-------- Kutipan Teks --------
Dalam pertemuan tersebut dibentuklah yayasan Istiqlal yang berperan sebagai panitia dalam pembangunan masjid Istiqlal, yang disahkan langsung oleh Presiden Soekarno pada 7 Desember 1954.
Rapat tersebut juga membahas tentang penentuan tempat atau lokasi akan dibangunnya masjid Istiqlal. Pada saat itu terjadi perbedaan pendapat yang dapat merubah sejarah Masjid Istiqlal.
Wakil Presiden Mohammad Hatta yang saat itu hadir, memiliki pendapat bahwa lokasi yang paling tepat adalah di Jl Moh Husni Thamrin, karena merupakan lingkungan yang ditempati oleh banyak masyarakat Muslim pada saat itu.
Sementara Ir Soekarno mengusulkan bahwa pembangunan lebih baik dilakukan di Taman Wihelmina, yang di bawahnya terdapat reruntuhan benteng Belanda dan dikelilingi oleh pusat-pusat perdagangan serta posisinya yang dekat dengan Istana Merdeka.
Pendapat Moh Hatta pada saat itu akan akan lebih menghemat biaya, karena lahannya yang masih kosong, maka tidak diperlukan pengeluaran untuk melakukan penggusuran.
-------- Data yang Diberikan --------
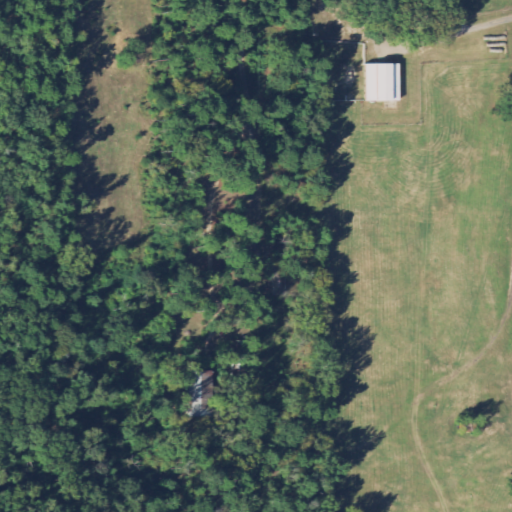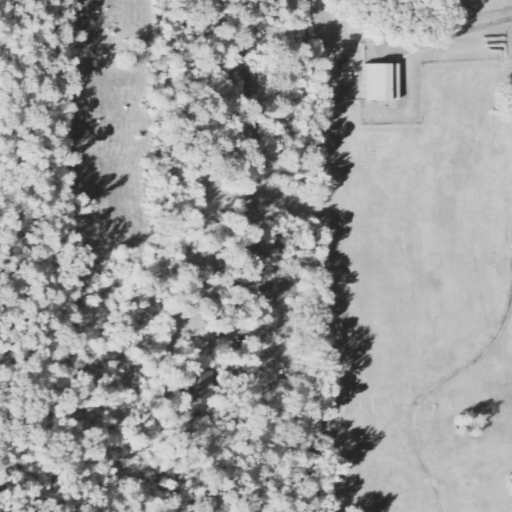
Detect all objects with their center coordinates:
building: (382, 84)
building: (201, 394)
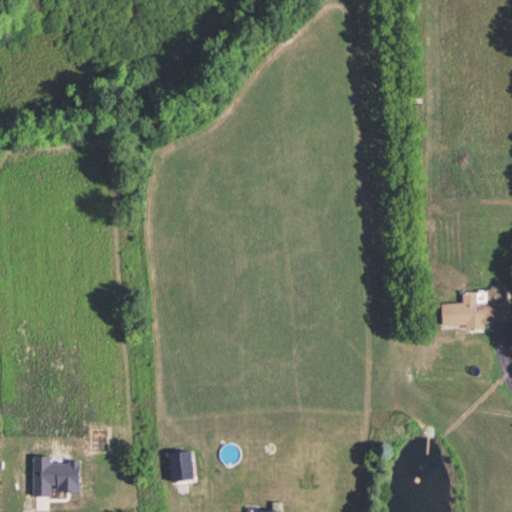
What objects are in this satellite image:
crop: (262, 242)
building: (476, 307)
road: (507, 376)
building: (53, 474)
building: (273, 507)
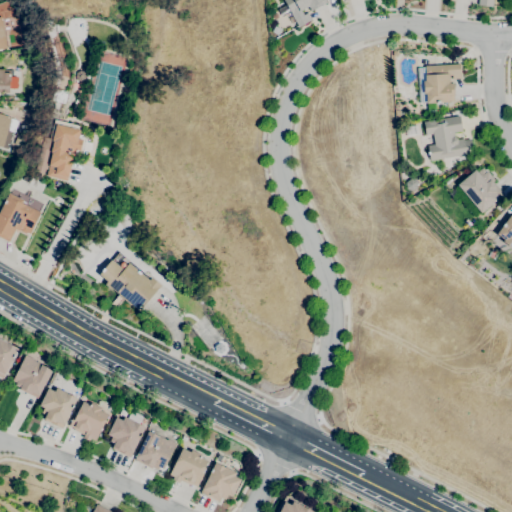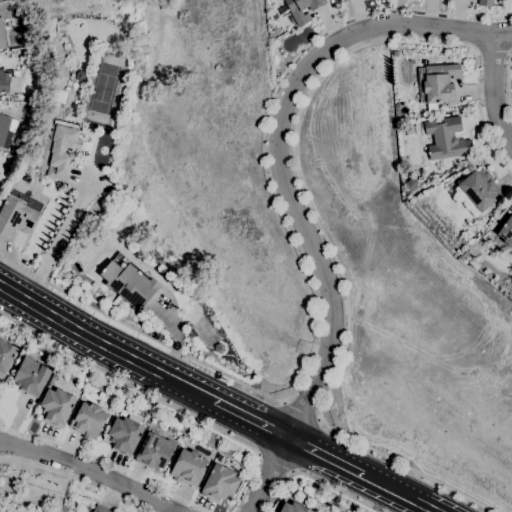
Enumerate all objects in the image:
building: (338, 0)
building: (483, 2)
building: (484, 3)
building: (300, 9)
building: (302, 9)
road: (457, 14)
building: (288, 19)
building: (10, 23)
building: (7, 24)
building: (2, 36)
building: (7, 80)
building: (7, 81)
building: (438, 82)
building: (437, 84)
road: (496, 92)
building: (77, 94)
building: (6, 126)
building: (6, 130)
building: (444, 138)
building: (446, 138)
road: (280, 148)
building: (62, 149)
building: (15, 150)
building: (57, 152)
building: (410, 184)
building: (478, 189)
building: (479, 189)
building: (499, 206)
building: (15, 216)
building: (15, 217)
building: (505, 230)
building: (506, 231)
road: (56, 241)
building: (127, 281)
building: (128, 281)
road: (105, 344)
building: (5, 356)
building: (6, 356)
building: (29, 376)
building: (31, 376)
building: (55, 406)
building: (56, 406)
building: (87, 419)
road: (252, 419)
building: (88, 420)
building: (123, 435)
building: (124, 435)
road: (77, 451)
building: (153, 451)
building: (154, 451)
road: (325, 456)
road: (405, 466)
building: (187, 467)
building: (188, 467)
road: (91, 473)
road: (271, 475)
building: (219, 482)
building: (220, 483)
road: (396, 493)
building: (292, 508)
building: (292, 508)
building: (98, 509)
building: (99, 509)
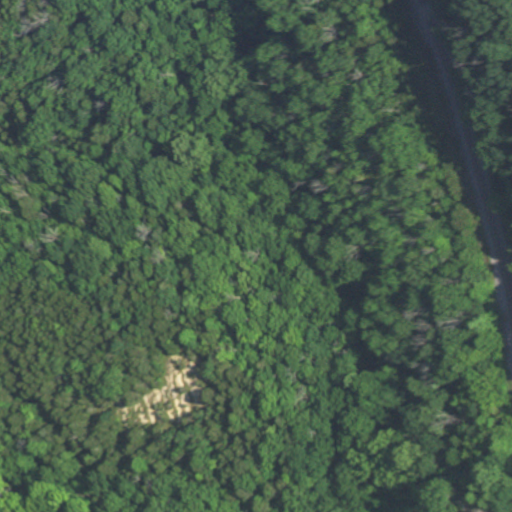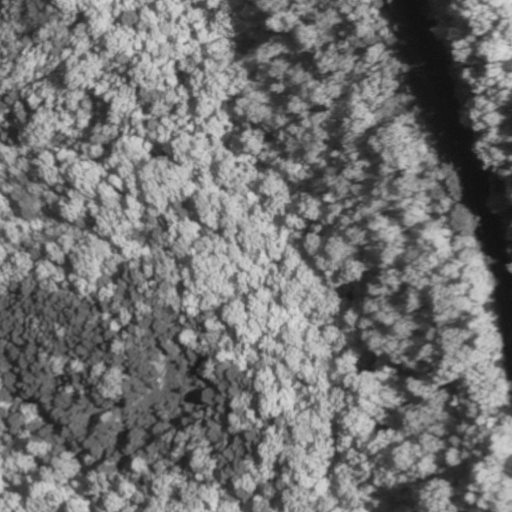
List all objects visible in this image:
railway: (469, 137)
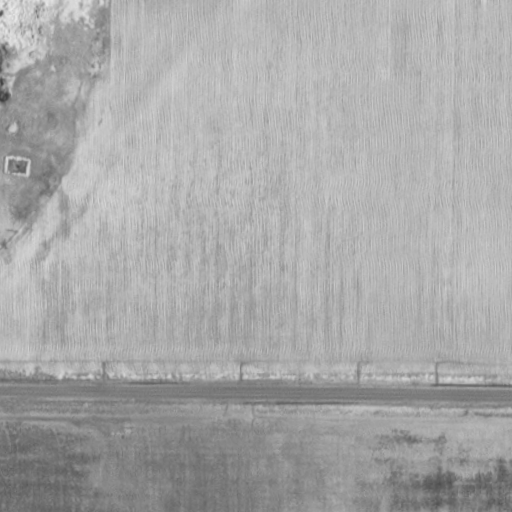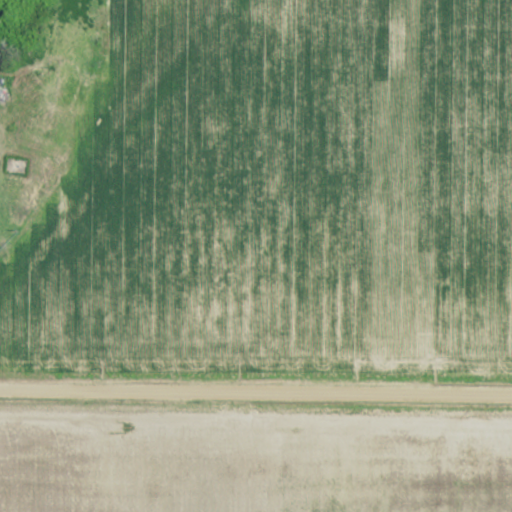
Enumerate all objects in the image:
road: (109, 132)
road: (255, 395)
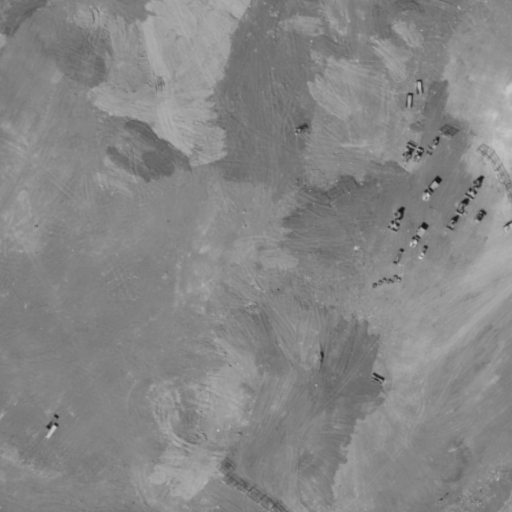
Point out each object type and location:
landfill: (256, 256)
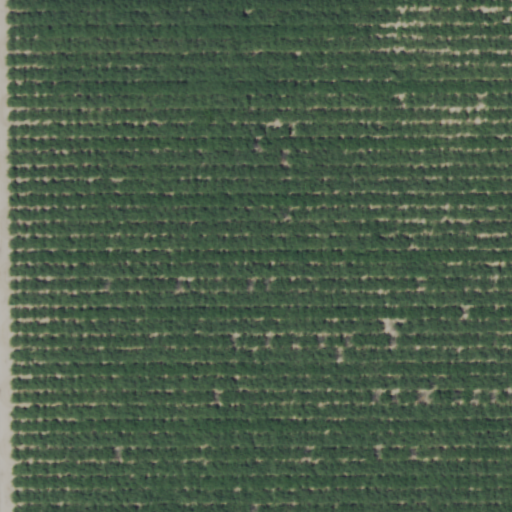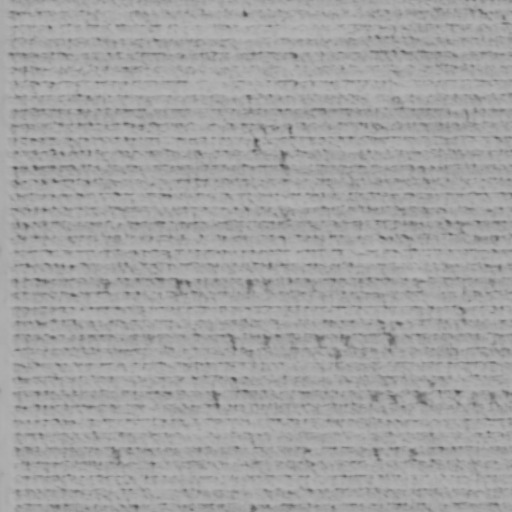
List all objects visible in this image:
crop: (256, 256)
--------
Daftar Tugas ->
a – Menurut kutipan tentang Masjid Istiqlal, di mana Mohammad Hatta mengusulkan masjid itu dibangun?
b – Salin tanpa perubahan bagian kutipan tentang Masjid Istiqlal yang dimulai dengan "Sementara Ir Soekarno" dan berlanjut hingga "dengan Istana Merdeka.".

Jawaban Tiap Tugas ->
a – Di Jl Moh Husni Thamrin.

b –
Sementara Ir Soekarno mengusulkan bahwa pembangunan lebih baik dilakukan di Taman Wihelmina, yang di bawahnya terdapat reruntuhan benteng Belanda dan dikelilingi oleh pusat-pusat perdagangan serta posisinya yang dekat dengan Istana Merdeka.